> Prompt
Would you restate the entries below word for word, starting at the first line and ending with the one that has "(79, 813) = (702, 456): grey"?

[Records contained in a dataset]
▽

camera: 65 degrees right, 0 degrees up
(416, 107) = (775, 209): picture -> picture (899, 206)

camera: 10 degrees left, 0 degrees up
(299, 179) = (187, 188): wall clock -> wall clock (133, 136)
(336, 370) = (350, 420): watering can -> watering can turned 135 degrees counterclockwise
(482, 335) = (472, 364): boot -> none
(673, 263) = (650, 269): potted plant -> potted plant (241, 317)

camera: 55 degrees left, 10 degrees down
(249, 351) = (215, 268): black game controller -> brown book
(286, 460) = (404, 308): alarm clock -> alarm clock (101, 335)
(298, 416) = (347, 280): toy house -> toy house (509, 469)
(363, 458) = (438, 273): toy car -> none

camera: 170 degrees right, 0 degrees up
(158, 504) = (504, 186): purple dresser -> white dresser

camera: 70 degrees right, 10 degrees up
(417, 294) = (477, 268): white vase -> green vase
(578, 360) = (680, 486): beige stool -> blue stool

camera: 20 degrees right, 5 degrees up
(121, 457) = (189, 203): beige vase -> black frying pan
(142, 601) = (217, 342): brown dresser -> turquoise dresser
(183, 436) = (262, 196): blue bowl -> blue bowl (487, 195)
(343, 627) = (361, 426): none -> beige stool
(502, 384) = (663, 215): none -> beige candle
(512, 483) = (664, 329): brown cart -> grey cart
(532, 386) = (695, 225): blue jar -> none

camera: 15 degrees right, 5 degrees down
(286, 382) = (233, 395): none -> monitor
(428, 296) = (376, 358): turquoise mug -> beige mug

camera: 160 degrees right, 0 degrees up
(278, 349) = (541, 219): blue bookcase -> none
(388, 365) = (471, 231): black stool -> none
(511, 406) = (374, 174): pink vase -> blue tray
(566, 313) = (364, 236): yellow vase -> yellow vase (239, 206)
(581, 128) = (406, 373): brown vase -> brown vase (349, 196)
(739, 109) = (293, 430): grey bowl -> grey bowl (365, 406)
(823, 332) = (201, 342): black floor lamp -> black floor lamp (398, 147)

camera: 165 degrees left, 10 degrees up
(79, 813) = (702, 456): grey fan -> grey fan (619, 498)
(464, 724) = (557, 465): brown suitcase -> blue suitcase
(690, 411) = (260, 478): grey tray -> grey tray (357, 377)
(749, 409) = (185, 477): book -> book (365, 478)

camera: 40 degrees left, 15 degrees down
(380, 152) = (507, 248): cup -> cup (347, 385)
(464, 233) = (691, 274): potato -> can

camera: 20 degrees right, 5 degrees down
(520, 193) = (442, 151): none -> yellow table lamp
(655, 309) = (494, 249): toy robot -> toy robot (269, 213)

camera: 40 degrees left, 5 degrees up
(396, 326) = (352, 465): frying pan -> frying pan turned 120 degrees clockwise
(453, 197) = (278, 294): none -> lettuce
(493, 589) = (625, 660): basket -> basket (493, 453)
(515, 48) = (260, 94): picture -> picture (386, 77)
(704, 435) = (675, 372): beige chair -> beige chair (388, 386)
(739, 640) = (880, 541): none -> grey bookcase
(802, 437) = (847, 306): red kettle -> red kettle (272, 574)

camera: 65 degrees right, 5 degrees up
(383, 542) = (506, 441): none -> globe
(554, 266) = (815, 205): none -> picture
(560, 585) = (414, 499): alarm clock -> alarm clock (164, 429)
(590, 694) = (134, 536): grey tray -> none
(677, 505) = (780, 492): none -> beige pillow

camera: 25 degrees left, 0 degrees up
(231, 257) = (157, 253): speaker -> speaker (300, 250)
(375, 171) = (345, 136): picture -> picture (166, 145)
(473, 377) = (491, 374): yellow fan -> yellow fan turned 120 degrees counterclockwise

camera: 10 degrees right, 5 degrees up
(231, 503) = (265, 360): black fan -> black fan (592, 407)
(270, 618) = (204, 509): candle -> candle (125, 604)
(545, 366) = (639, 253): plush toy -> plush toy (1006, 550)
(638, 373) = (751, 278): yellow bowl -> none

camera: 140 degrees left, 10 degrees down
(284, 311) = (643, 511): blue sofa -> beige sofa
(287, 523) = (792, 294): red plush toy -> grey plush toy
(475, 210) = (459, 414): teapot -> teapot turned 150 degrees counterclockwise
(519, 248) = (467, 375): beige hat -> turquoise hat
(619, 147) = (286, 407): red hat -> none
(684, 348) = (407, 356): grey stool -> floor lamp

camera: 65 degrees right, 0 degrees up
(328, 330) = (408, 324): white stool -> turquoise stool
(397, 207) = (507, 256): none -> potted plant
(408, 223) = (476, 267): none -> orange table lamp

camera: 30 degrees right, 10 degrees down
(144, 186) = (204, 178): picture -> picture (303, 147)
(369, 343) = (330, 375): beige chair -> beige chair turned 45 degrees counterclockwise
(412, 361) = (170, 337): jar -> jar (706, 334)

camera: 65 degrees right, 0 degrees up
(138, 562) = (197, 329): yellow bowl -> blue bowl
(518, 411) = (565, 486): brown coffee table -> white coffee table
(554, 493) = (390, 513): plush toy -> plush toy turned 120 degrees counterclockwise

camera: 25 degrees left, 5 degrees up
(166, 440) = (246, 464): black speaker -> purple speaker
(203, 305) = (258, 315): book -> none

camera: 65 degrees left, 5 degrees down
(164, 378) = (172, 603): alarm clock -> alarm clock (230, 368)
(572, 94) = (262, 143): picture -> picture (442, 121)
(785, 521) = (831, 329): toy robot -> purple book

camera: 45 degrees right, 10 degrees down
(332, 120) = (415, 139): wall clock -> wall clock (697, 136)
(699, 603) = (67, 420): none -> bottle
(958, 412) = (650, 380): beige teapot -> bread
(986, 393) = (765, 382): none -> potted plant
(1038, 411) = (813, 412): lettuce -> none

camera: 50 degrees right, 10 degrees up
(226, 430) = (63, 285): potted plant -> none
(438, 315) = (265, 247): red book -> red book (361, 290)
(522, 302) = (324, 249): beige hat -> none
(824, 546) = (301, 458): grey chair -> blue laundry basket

△

> Result for this task
camera: 65 degrees right, 0 degrees up
(416, 107) = (775, 209): picture -> picture (899, 206)

camera: 10 degrees left, 0 degrees up
(299, 179) = (187, 188): wall clock -> wall clock (133, 136)
(336, 370) = (350, 420): watering can -> watering can turned 135 degrees counterclockwise
(482, 335) = (472, 364): boot -> none
(673, 263) = (650, 269): potted plant -> potted plant (241, 317)

camera: 55 degrees left, 10 degrees down
(249, 351) = (215, 268): black game controller -> brown book
(286, 460) = (404, 308): alarm clock -> alarm clock (101, 335)
(298, 416) = (347, 280): toy house -> toy house (509, 469)
(363, 458) = (438, 273): toy car -> none

camera: 170 degrees right, 0 degrees up
(158, 504) = (504, 186): purple dresser -> white dresser

camera: 70 degrees right, 10 degrees up
(417, 294) = (477, 268): white vase -> green vase
(578, 360) = (680, 486): beige stool -> blue stool

camera: 20 degrees right, 5 degrees up
(121, 457) = (189, 203): beige vase -> black frying pan
(142, 601) = (217, 342): brown dresser -> turquoise dresser
(183, 436) = (262, 196): blue bowl -> blue bowl (487, 195)
(343, 627) = (361, 426): none -> beige stool
(502, 384) = (663, 215): none -> beige candle
(512, 483) = (664, 329): brown cart -> grey cart
(532, 386) = (695, 225): blue jar -> none

camera: 15 degrees right, 5 degrees down
(286, 382) = (233, 395): none -> monitor
(428, 296) = (376, 358): turquoise mug -> beige mug

camera: 160 degrees right, 0 degrees up
(278, 349) = (541, 219): blue bookcase -> none
(388, 365) = (471, 231): black stool -> none
(511, 406) = (374, 174): pink vase -> blue tray
(566, 313) = (364, 236): yellow vase -> yellow vase (239, 206)
(581, 128) = (406, 373): brown vase -> brown vase (349, 196)
(739, 109) = (293, 430): grey bowl -> grey bowl (365, 406)
(823, 332) = (201, 342): black floor lamp -> black floor lamp (398, 147)

camera: 165 degrees left, 10 degrees up
(79, 813) = (702, 456): grey fan -> grey fan (619, 498)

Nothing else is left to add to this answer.